## start Provided entries

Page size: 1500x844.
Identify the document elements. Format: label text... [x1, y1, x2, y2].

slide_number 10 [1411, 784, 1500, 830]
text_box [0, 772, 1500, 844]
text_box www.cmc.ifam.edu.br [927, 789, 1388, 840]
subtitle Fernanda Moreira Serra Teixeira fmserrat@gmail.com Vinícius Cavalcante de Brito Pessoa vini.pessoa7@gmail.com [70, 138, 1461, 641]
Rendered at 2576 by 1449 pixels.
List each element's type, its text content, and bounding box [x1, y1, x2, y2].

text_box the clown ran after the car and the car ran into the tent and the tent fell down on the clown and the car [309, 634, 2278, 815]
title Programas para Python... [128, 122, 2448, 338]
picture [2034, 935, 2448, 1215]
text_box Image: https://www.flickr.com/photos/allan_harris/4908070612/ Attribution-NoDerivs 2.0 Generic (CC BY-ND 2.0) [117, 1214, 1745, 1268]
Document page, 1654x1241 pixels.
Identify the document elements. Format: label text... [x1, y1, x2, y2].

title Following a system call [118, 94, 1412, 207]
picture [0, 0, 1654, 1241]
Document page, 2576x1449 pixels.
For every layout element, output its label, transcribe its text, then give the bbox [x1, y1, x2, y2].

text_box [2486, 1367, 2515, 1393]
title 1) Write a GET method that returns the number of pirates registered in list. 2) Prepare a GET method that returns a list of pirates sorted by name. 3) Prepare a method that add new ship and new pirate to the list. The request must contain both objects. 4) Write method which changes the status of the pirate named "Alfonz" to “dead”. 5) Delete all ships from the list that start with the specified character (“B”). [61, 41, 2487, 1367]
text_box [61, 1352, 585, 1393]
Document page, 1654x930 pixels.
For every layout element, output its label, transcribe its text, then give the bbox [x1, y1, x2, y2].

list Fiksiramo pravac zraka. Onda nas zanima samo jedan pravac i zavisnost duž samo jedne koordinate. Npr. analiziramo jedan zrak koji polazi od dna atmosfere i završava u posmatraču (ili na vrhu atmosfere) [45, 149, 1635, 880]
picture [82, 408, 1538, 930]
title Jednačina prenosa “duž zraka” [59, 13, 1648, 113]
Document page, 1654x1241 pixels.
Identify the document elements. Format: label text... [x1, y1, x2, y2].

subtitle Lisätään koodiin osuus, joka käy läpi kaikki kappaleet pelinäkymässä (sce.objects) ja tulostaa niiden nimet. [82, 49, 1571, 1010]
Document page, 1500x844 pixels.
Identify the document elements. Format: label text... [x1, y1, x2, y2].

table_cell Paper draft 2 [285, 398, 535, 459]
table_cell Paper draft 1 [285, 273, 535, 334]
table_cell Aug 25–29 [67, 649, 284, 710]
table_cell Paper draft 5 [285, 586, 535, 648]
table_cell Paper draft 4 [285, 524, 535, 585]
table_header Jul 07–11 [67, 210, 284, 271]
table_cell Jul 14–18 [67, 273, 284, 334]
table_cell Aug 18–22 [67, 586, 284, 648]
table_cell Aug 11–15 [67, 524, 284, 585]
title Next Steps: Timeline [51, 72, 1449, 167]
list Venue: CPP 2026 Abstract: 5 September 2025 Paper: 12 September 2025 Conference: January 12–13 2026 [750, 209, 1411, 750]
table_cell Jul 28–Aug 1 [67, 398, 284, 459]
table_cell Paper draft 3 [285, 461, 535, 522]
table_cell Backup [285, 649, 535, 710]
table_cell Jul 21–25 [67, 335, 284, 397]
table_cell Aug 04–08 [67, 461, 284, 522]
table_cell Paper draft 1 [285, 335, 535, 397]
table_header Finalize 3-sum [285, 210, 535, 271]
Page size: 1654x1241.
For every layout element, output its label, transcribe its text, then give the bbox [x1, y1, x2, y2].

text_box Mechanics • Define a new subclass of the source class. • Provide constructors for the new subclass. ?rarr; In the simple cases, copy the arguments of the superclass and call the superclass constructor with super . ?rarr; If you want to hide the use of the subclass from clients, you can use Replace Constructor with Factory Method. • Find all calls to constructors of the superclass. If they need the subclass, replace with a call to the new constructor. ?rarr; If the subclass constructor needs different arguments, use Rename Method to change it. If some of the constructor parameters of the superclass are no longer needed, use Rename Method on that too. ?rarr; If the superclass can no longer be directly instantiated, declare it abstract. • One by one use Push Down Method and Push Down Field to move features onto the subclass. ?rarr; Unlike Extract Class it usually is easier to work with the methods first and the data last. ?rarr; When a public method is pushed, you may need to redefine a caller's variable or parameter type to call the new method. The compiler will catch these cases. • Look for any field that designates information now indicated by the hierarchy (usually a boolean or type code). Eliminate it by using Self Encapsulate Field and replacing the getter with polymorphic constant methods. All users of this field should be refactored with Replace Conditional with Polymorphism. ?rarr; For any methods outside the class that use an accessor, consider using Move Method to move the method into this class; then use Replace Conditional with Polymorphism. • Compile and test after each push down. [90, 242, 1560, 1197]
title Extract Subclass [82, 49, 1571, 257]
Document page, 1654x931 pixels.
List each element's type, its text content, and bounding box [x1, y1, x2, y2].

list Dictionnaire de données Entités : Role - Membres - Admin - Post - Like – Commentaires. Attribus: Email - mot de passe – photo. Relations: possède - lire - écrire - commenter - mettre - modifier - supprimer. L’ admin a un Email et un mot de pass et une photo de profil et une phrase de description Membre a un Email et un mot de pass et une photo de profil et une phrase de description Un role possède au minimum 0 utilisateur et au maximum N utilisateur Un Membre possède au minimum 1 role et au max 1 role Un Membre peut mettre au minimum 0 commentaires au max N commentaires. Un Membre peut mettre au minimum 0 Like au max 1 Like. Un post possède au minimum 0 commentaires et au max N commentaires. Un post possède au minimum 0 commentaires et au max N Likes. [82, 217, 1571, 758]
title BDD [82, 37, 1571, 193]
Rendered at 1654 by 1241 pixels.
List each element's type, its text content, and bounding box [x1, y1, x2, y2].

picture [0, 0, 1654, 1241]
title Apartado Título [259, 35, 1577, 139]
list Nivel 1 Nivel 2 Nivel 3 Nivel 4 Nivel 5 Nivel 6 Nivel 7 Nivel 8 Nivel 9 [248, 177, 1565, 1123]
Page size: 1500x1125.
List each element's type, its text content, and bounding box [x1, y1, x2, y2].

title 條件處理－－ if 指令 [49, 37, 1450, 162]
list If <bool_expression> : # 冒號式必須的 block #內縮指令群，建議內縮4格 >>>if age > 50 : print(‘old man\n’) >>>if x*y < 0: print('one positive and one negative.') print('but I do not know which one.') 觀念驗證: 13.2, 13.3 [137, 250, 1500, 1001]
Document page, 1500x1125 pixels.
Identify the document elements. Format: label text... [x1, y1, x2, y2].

## end Provided entries

Aim of the exercise ::
Convert the entries above into a JSON list of strings with one string for each line. Skip the blank lines.

Answer to this exercise ::
[
  "Page size: 1500x844.",
  "Identify the document elements. Format: label text... [x1, y1, x2, y2].",
  "slide_number 10 [1411, 784, 1500, 830]",
  "text_box [0, 772, 1500, 844]",
  "text_box www.cmc.ifam.edu.br [927, 789, 1388, 840]",
  "subtitle Fernanda Moreira Serra Teixeira fmserrat@gmail.com Vinícius Cavalcante de Brito Pessoa vini.pessoa7@gmail.com [70, 138, 1461, 641]",
  "Rendered at 2576 by 1449 pixels.",
  "List each element's type, its text content, and bounding box [x1, y1, x2, y2].",
  "text_box the clown ran after the car and the car ran into the tent and the tent fell down on the clown and the car [309, 634, 2278, 815]",
  "title Programas para Python... [128, 122, 2448, 338]",
  "picture [2034, 935, 2448, 1215]",
  "text_box Image: https://www.flickr.com/photos/allan_harris/4908070612/ Attribution-NoDerivs 2.0 Generic (CC BY-ND 2.0) [117, 1214, 1745, 1268]",
  "Document page, 1654x1241 pixels.",
  "Identify the document elements. Format: label text... [x1, y1, x2, y2].",
  "title Following a system call [118, 94, 1412, 207]",
  "picture [0, 0, 1654, 1241]",
  "Document page, 2576x1449 pixels.",
  "For every layout element, output its label, transcribe its text, then give the bbox [x1, y1, x2, y2].",
  "text_box [2486, 1367, 2515, 1393]",
  "title 1) Write a GET method that returns the number of pirates registered in list. 2) Prepare a GET method that returns a list of pirates sorted by name. 3) Prepare a method that add new ship and new pirate to the list. The request must contain both objects. 4) Write method which changes the status of the pirate named \"Alfonz\" to “dead”. 5) Delete all ships from the list that start with the specified character (“B”). [61, 41, 2487, 1367]",
  "text_box [61, 1352, 585, 1393]",
  "Document page, 1654x930 pixels.",
  "For every layout element, output its label, transcribe its text, then give the bbox [x1, y1, x2, y2].",
  "list Fiksiramo pravac zraka. Onda nas zanima samo jedan pravac i zavisnost duž samo jedne koordinate. Npr. analiziramo jedan zrak koji polazi od dna atmosfere i završava u posmatraču (ili na vrhu atmosfere) [45, 149, 1635, 880]",
  "picture [82, 408, 1538, 930]",
  "title Jednačina prenosa “duž zraka” [59, 13, 1648, 113]",
  "Document page, 1654x1241 pixels.",
  "Identify the document elements. Format: label text... [x1, y1, x2, y2].",
  "subtitle Lisätään koodiin osuus, joka käy läpi kaikki kappaleet pelinäkymässä (sce.objects) ja tulostaa niiden nimet. [82, 49, 1571, 1010]",
  "Document page, 1500x844 pixels.",
  "Identify the document elements. Format: label text... [x1, y1, x2, y2].",
  "table_cell Paper draft 2 [285, 398, 535, 459]",
  "table_cell Paper draft 1 [285, 273, 535, 334]",
  "table_cell Aug 25–29 [67, 649, 284, 710]",
  "table_cell Paper draft 5 [285, 586, 535, 648]",
  "table_cell Paper draft 4 [285, 524, 535, 585]",
  "table_header Jul 07–11 [67, 210, 284, 271]",
  "table_cell Jul 14–18 [67, 273, 284, 334]",
  "table_cell Aug 18–22 [67, 586, 284, 648]",
  "table_cell Aug 11–15 [67, 524, 284, 585]",
  "title Next Steps: Timeline [51, 72, 1449, 167]",
  "list Venue: CPP 2026 Abstract: 5 September 2025 Paper: 12 September 2025 Conference: January 12–13 2026 [750, 209, 1411, 750]",
  "table_cell Jul 28–Aug 1 [67, 398, 284, 459]",
  "table_cell Paper draft 3 [285, 461, 535, 522]",
  "table_cell Backup [285, 649, 535, 710]",
  "table_cell Jul 21–25 [67, 335, 284, 397]",
  "table_cell Aug 04–08 [67, 461, 284, 522]",
  "table_cell Paper draft 1 [285, 335, 535, 397]",
  "table_header Finalize 3-sum [285, 210, 535, 271]",
  "Page size: 1654x1241.",
  "For every layout element, output its label, transcribe its text, then give the bbox [x1, y1, x2, y2].",
  "text_box Mechanics • Define a new subclass of the source class. • Provide constructors for the new subclass. ?rarr; In the simple cases, copy the arguments of the superclass and call the superclass constructor with super . ?rarr; If you want to hide the use of the subclass from clients, you can use Replace Constructor with Factory Method. • Find all calls to constructors of the superclass. If they need the subclass, replace with a call to the new constructor. ?rarr; If the subclass constructor needs different arguments, use Rename Method to change it. If some of the constructor parameters of the superclass are no longer needed, use Rename Method on that too. ?rarr; If the superclass can no longer be directly instantiated, declare it abstract. • One by one use Push Down Method and Push Down Field to move features onto the subclass. ?rarr; Unlike Extract Class it usually is easier to work with the methods first and the data last. ?rarr; When a public method is pushed, you may need to redefine a caller's variable or parameter type to call the new method. The compiler will catch these cases. • Look for any field that designates information now indicated by the hierarchy (usually a boolean or type code). Eliminate it by using Self Encapsulate Field and replacing the getter with polymorphic constant methods. All users of this field should be refactored with Replace Conditional with Polymorphism. ?rarr; For any methods outside the class that use an accessor, consider using Move Method to move the method into this class; then use Replace Conditional with Polymorphism. • Compile and test after each push down. [90, 242, 1560, 1197]",
  "title Extract Subclass [82, 49, 1571, 257]",
  "Document page, 1654x931 pixels.",
  "List each element's type, its text content, and bounding box [x1, y1, x2, y2].",
  "list Dictionnaire de données Entités : Role - Membres - Admin - Post - Like – Commentaires. Attribus: Email - mot de passe – photo. Relations: possède - lire - écrire - commenter - mettre - modifier - supprimer. L’ admin a un Email et un mot de pass et une photo de profil et une phrase de description Membre a un Email et un mot de pass et une photo de profil et une phrase de description Un role possède au minimum 0 utilisateur et au maximum N utilisateur Un Membre possède au minimum 1 role et au max 1 role Un Membre peut mettre au minimum 0 commentaires au max N commentaires. Un Membre peut mettre au minimum 0 Like au max 1 Like. Un post possède au minimum 0 commentaires et au max N commentaires. Un post possède au minimum 0 commentaires et au max N Likes. [82, 217, 1571, 758]",
  "title BDD [82, 37, 1571, 193]",
  "Rendered at 1654 by 1241 pixels.",
  "List each element's type, its text content, and bounding box [x1, y1, x2, y2].",
  "picture [0, 0, 1654, 1241]",
  "title Apartado Título [259, 35, 1577, 139]",
  "list Nivel 1 Nivel 2 Nivel 3 Nivel 4 Nivel 5 Nivel 6 Nivel 7 Nivel 8 Nivel 9 [248, 177, 1565, 1123]",
  "Page size: 1500x1125.",
  "List each element's type, its text content, and bounding box [x1, y1, x2, y2].",
  "title 條件處理－－ if 指令 [49, 37, 1450, 162]",
  "list If <bool_expression> : # 冒號式必須的 block #內縮指令群，建議內縮4格 >>>if age > 50 : print(‘old man\\n’) >>>if x*y < 0: print('one positive and one negative.') print('but I do not know which one.') 觀念驗證: 13.2, 13.3 [137, 250, 1500, 1001]",
  "Document page, 1500x1125 pixels.",
  "Identify the document elements. Format: label text... [x1, y1, x2, y2]."
]